Pour la plupart d'entre eux, il est devenu habituel de présenter Moscou comme un ennemi dans les médias. Certains pays lui ont même donné le statut d'"ennemi" dans leur doctrine militaire.

Ainsi, la semaine dernière, la presse annonçait que les USA avaient déterminé leurs "principaux défis" sur la scène internationale.
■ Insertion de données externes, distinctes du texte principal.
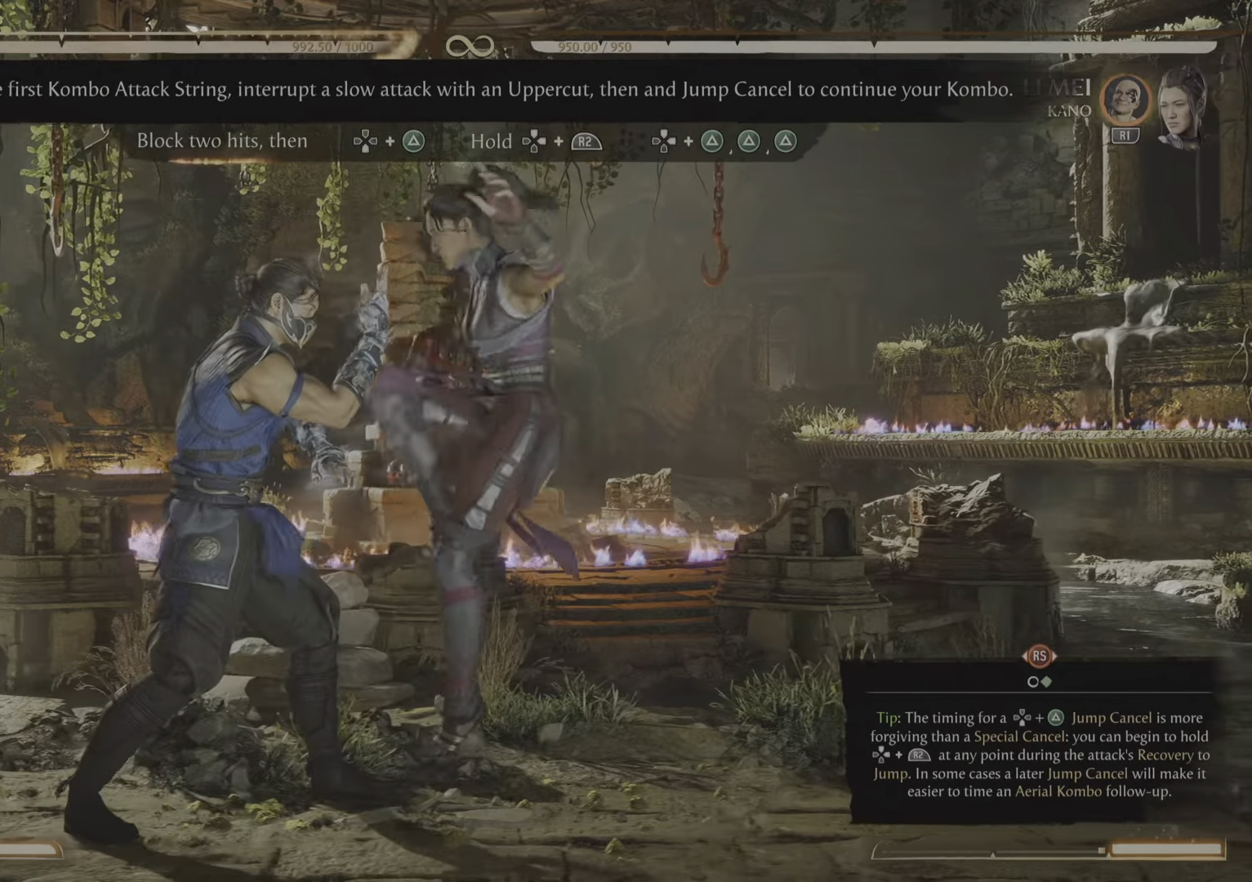
{"buttons": ["R2"], "events": [[133, "DPAD_UP", "up"]]}
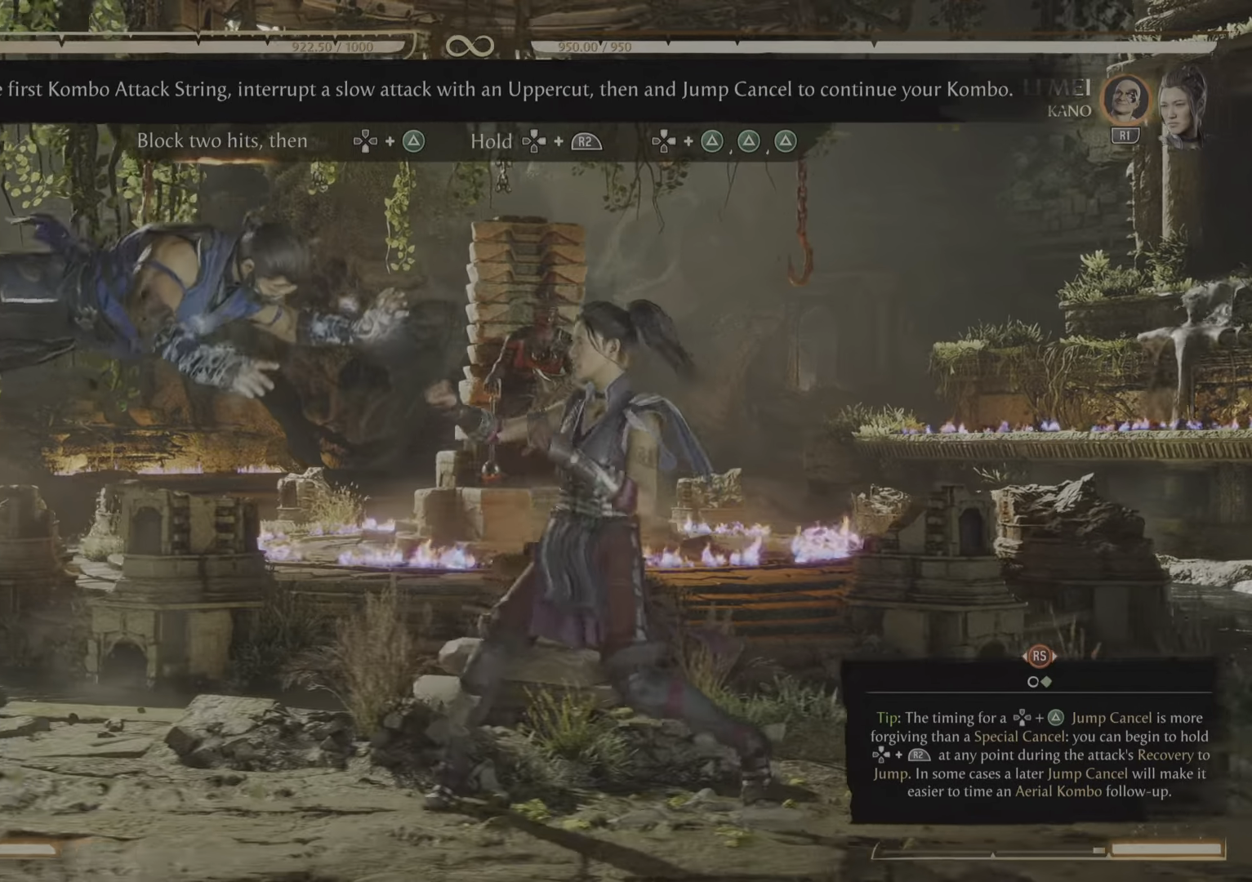
{"buttons": [], "events": [[301, "R2", "up"]]}
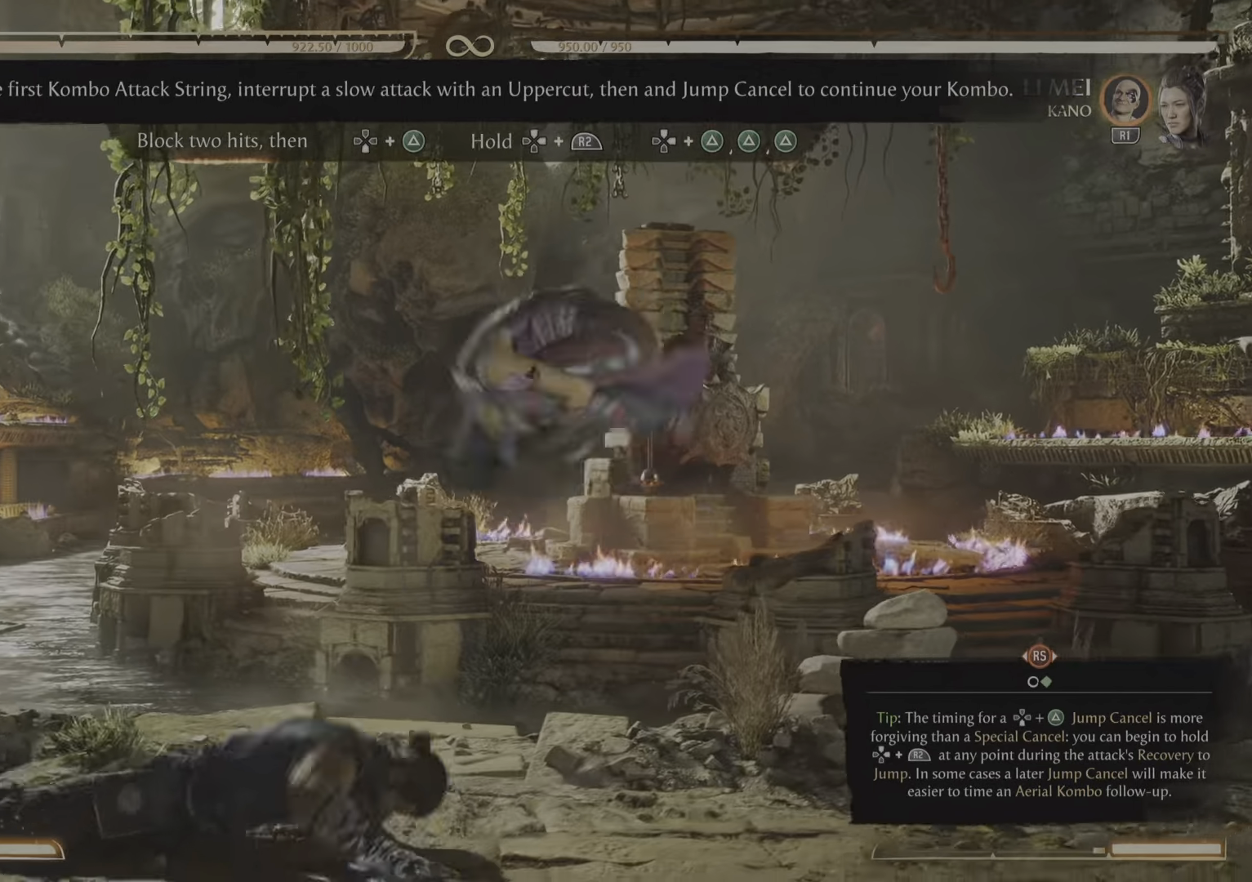
{"buttons": [], "events": []}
La Russie, la Chine, l'Iran et l'organisation terroriste Daech figurent parmi les priorités.

Ashton Carter, secrétaire à la Défense américain, a expliqué que Moscou et Pékin étaient les "principaux rivaux" des États-Unis dans le domaine militaire et que si le Pentagone ne souhaitait pas entrer en conflit avec ces pays, les autorités ne pouvaient pas non plus "fermer les yeux sur ces défis".

Cette année, le ministère de la Défense américain prévoit ainsi d'augmenter le contingent militaire dans les pays de l'Otan et de déployer en Europe de l'Est et centrale des armements lourds et des blindés. Le budget affecté à ces missions passera alors de 789 millions à 3,4 milliards de dollars.

Le New York Times écrit que le Pentagone a bien prouvé la menace russe, mais que les mesures projetées pourraient conduire au retour d'une "grande guerre". L'auteur de l'article doute que le budget américain puisse couvrir les dépenses pour la lutte contre une menace militaire émanant de la Russie et pour l'opération contre les terroristes de Daech.

"La menace provenant de Daech et d'autres organisations terroristes est difficile à prédire. L'Amérique doit contrer les deux défis à sa sécurité mais on ignore si ce plan de Carter contient un juste équilibre", souligne l'article.

Les États-Unis ne sont pas le seul pays à voir en la Russie une menace comparable aux terroristes. Après le conflit qui a éclaté entre Moscou et Ankara après que la Turquie a abattu le bombardier russe Su-24 en novembre 2015, la majorité des Turcs a commencé à considérer la Russie comme la menace principale pour leur pays — ce dont témoignent les sondages de l'université Kadir Has d'Istanbul.

Dans ce contexte, Moscou va probablement rejoindre la liste des "ennemis" de la Turquie au niveau officiel, alors même qu'en 2010 la Russie, l'Iran et la Syrie quittaient la catégorie des "menaces" identifiées dans la doctrine militaire turque.

Sans oublier l'Ukraine, dont le président a proclamé en janvier la Russie comme "la menace principale à long terme".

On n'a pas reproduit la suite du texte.